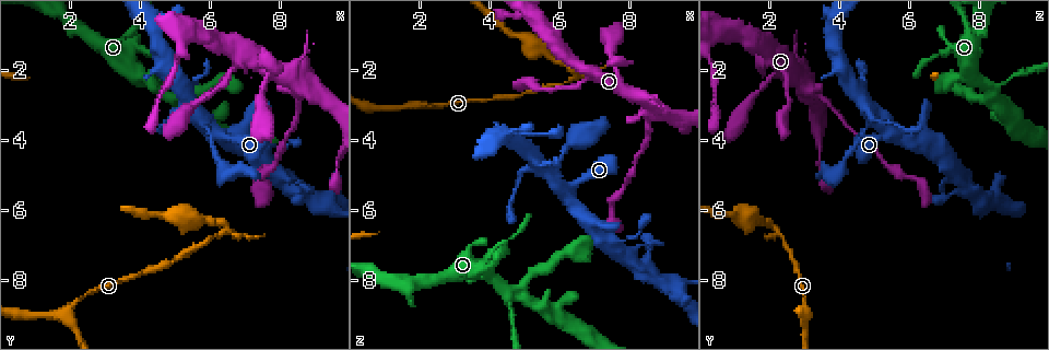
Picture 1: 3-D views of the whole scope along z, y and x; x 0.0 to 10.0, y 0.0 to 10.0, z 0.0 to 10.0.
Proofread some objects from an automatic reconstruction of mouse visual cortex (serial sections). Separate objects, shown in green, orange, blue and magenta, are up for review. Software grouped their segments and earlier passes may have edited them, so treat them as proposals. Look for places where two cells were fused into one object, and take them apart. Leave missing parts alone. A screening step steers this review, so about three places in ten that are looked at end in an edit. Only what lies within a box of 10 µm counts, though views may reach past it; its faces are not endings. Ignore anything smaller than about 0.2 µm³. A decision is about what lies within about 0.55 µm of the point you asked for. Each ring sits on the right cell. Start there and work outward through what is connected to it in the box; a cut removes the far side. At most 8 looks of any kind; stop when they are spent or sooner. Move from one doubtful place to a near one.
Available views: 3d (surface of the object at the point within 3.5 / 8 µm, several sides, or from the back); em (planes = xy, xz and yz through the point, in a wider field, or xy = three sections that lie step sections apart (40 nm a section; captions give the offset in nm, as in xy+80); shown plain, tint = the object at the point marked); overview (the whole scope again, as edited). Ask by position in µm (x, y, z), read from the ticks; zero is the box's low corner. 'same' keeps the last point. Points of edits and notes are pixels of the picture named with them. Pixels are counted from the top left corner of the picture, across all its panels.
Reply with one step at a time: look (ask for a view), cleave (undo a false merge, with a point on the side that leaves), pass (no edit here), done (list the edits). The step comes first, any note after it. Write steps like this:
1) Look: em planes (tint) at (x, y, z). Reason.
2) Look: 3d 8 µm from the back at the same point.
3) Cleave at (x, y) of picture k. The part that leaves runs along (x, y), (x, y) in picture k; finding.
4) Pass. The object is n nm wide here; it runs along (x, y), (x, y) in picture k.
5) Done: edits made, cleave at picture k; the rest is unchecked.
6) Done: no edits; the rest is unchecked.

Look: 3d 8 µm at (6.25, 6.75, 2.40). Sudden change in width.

+ + + + + + +

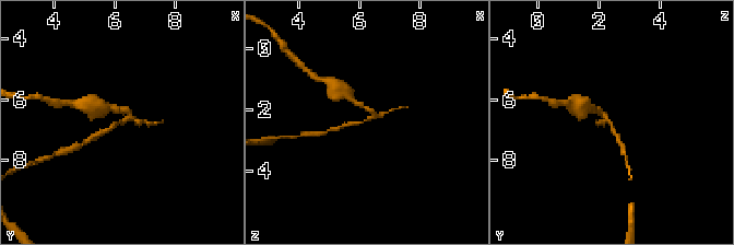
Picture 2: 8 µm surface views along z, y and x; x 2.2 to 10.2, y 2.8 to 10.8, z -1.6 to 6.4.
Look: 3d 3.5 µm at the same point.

+ + + + + + +

* WHAT THIS TASK INVOLVES
Scanning the data above, copy out every line where "runs" is found.

* SOLUTION BELOW
3) Cleave at (x, y) of picture k. The part that leaves runs along (x, y), (x, y) in picture k; finding.
4) Pass. The object is n nm wide here; it runs along (x, y), (x, y) in picture k.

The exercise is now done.